2006. Kindergarten

2006. Kindergarten.

            We were told to write a story, there was a number of lines we were required to fill. I remember we had our blue folders up, it was a test and there was a time limit. 

             Palms sweaty, cramps in my left hand, I was in a rush. I had to finish on time. I could hear everyone’s pencils scribbling on the paper, they had so much to say, I remember thinking. I knew what I wanted to say but, under all the pressure it didn’t translate well on paper. “And then aun scwad eradiue vatxjia gudia maan iujxn euo…” is what I started to write in order to fill the lines. 

             Pencils dropping, papers rusting, chairs sliding back, everyone began to hand in their assignments. 

             As I got up, a part of me thought, “the teacher will understand what I’m trying to say”, but when she looked at my paper, she was so confused. I quickly went back to my seat, I couldn’t wait to go home and draw. 



             I grew up speaking roughly 4 languages and I was terrible at all of them. I remember my brain being so confused all the time. “Speak Urdu with your mom” my dad would say. Meanwhile, he spoke to me in Punjabi. We’d watch movies in Hindi and my siblings and I conversed in English. 

             English. What a language.

             As I grew up, I slowly mastered these languages but it sure was a rollercoaster learning them. In elementary school I was placed in ESL, my dad was so disappointed, he’d always say to me “you was born here, how could you not know the english”. My spirit was constantly crushed, I would get so frustrated when it came to reading and writing. Instead of reading I’d look at the illustrations and sometimes I would copy them. I’d draw them over and over again until one of the teachers would scream my name incorrectly. 

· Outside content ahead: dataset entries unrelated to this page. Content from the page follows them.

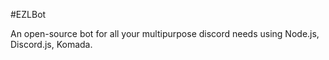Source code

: #EZLBot

An open-source bot for all your multipurpose discord needs using Node.js, Discord.js, Komada.
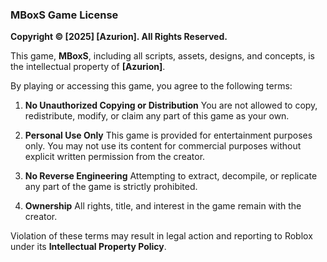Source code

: ### **MBoxS Game License**

**Copyright © \[2025] \[Azurion]. All Rights Reserved.**

This game, **MBoxS**, including all scripts, assets, designs, and concepts, is the intellectual property of **\[Azurion]**.

By playing or accessing this game, you agree to the following terms:

1. **No Unauthorized Copying or Distribution**
   You are not allowed to copy, redistribute, modify, or claim any part of this game as your own.

2. **Personal Use Only**
   This game is provided for entertainment purposes only. You may not use its content for commercial purposes without explicit written permission from the creator.

3. **No Reverse Engineering**
   Attempting to extract, decompile, or replicate any part of the game is strictly prohibited.

4. **Ownership**
   All rights, title, and interest in the game remain with the creator.

Violation of these terms may result in legal action and reporting to Roblox under its **Intellectual Property Policy**.
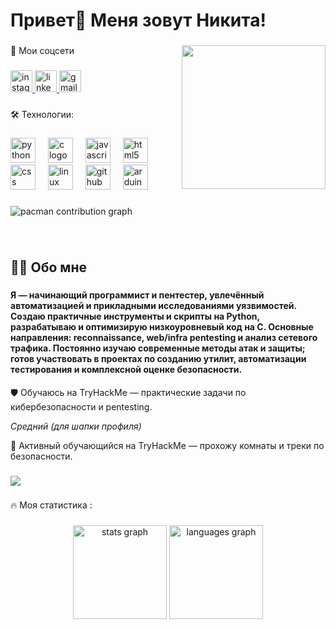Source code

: <h1 align="left">Привет👋 Меня зовут Никита!</h1>

###

<img align="right" height="230" src="https://i.ibb.co.com/hFPL0gkR/document-5433949690406140108-ezgif-com-crop.gif"  />

###

<p align="left">🔗 Мои соцсети</p>

###

<div align="left">
  <a href="https://www.instagram.com/glam_fuck_societ/" target="_blank">
    <img src="https://img.shields.io/static/v1?message=Instagram&logo=instagram&label=&color=E4405F&logoColor=white&labelColor=&style=flat" height="35" alt="instagram logo"  />
  </a>
  <a href="www.linkedin.com/in/nikita-levchenko-0b4507385" target="_blank">
    <img src="https://img.shields.io/static/v1?message=LinkedIn&logo=linkedin&label=&color=0077B5&logoColor=white&labelColor=&style=flat" height="35" alt="linkedin logo"  />
  </a>
  <a href="glayst.hack@gmail.com" target="_blank">
    <img src="https://img.shields.io/static/v1?message=Gmail&logo=gmail&label=&color=D14836&logoColor=white&labelColor=&style=flat" height="35" alt="gmail logo"  />
  </a>
</div>

###

<p align="left">🛠 Технологии:</p>

###

<div align="left">
  <img src="https://cdn.jsdelivr.net/gh/devicons/devicon/icons/python/python-original.svg" height="40" alt="python logo"  />
  <img width="12" />
  <img src="https://cdn.jsdelivr.net/gh/devicons/devicon/icons/c/c-original.svg" height="40" alt="c logo"  />
  <img width="12" />
  <img src="https://cdn.jsdelivr.net/gh/devicons/devicon/icons/javascript/javascript-original.svg" height="40" alt="javascript logo"  />
  <img width="12" />
  <img src="https://cdn.jsdelivr.net/gh/devicons/devicon/icons/html5/html5-original.svg" height="40" alt="html5 logo"  />
  <img width="12" />
  <img src="https://cdn.jsdelivr.net/gh/devicons/devicon/icons/css3/css3-original.svg" height="40" alt="css logo"  />
  <img width="12" />
  <img src="https://cdn.jsdelivr.net/gh/devicons/devicon/icons/linux/linux-original.svg" height="40" alt="linux logo"  />
  <img width="12" />
  <img src="https://cdn.jsdelivr.net/gh/devicons/devicon/icons/github/github-original.svg" height="40" alt="github logo"  />
  <img width="12" />
  <img src="https://cdn.jsdelivr.net/gh/devicons/devicon/icons/arduino/arduino-original.svg" height="40" alt="arduino logo"  />
</div>

###

<picture>
  <source media="(prefers-color-scheme: dark)" srcset="https://raw.githubusercontent.com/GLAM-Hack/GLAM-Hack/output/pacman-contribution-graph-dark.svg">
  <source media="(prefers-color-scheme: light)" srcset="https://raw.githubusercontent.com/GLAM-Hack/GLAM-Hack/output/pacman-contribution-graph.svg">
  <img alt="pacman contribution graph" src="https://raw.githubusercontent.com/GLAM-Hack/GLAM-Hack/output/pacman-contribution-graph.svg">
</picture>

###

<br clear="both">

<h2 align="left">👩‍💻 Обо мне</h2>

###

<h4 align="left">Я — начинающий программист и пентестер, увлечённый автоматизацией и прикладными исследованиями уязвимостей. Создаю практичные инструменты и скрипты на Python, разрабатываю и оптимизирую низкоуровневый код на C. Основные направления: reconnaissance, web/infra pentesting и анализ сетевого трафика. Постоянно изучаю современные методы атак и защиты; готов участвовать в проектах по созданию утилит, автоматизации тестирования и комплексной оценке безопасности.</h4>

<p>🛡 Обучаюсь на TryHackMe — практические задачи по кибербезопасности и pentesting.</p>

<p><em>Средний (для шапки профиля)</em></p>

<p>🧩 Активный обучающийся на TryHackMe — прохожу комнаты и треки по безопасности.</p>

###

<div>
  <img style="100%" src="https://capsule-render.vercel.app/api?type=transparent&height=50&section=header&reversal=false&fontSize=70&fontColor=FFFFFF&fontAlign=50&fontAlignY=50&stroke=-&descSize=20&descAlign=50&descAlignY=50&color=random"  />
</div>

###

<p align="left">🔥 Моя статистика :</p>

###

<div align="center">
  <img src="https://github-readme-stats.vercel.app/api?username=GLAM-Hack&hide_title=false&hide_rank=false&show_icons=true&include_all_commits=true&count_private=true&disable_animations=false&theme=dracula&locale=en&hide_border=false&order=1" height="150" alt="stats graph"  />
  <img src="https://github-readme-stats.vercel.app/api/top-langs?username=GLAM-Hack&locale=en&hide_title=false&layout=compact&card_width=320&langs_count=5&theme=dracula&hide_border=false&order=2" height="150" alt="languages graph"  />
</div>

###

             Reading tests. 

             We had books. We read them. When it came to reading tests, we would read a passage aloud to the teacher. As we read the words, she’d put a check mark next to them with her green marker indicating that, yes, we did in fact read these words out loud successfully. Some kids would move on to the “next level”. I would always stay at the same level. 

             It wasn’t that I didn’t like reading, there had been only one way of teaching and I couldn’t comprehend the lessons. I found them boring. Stupid. Useless.

             I wanted help, but I didn’t know how to ask or what to say. I wanted to do better but I was stuck. I wanted to write about how I was feeling but, I didn’t have the vocabulary. I wanted to make my dad proud but I didn’t know where to begin. 


             English, Urdu, Hindi, Punjabi.

             Looking back has made me realize how difficult it was, finding a balance between these languages. There wasn’t exactly a “how to” guide on speaking four languages. Even now, I struggle with my third and fourth languages, but these experiences make me who I am today. Even though I struggle, I know it’s worth it.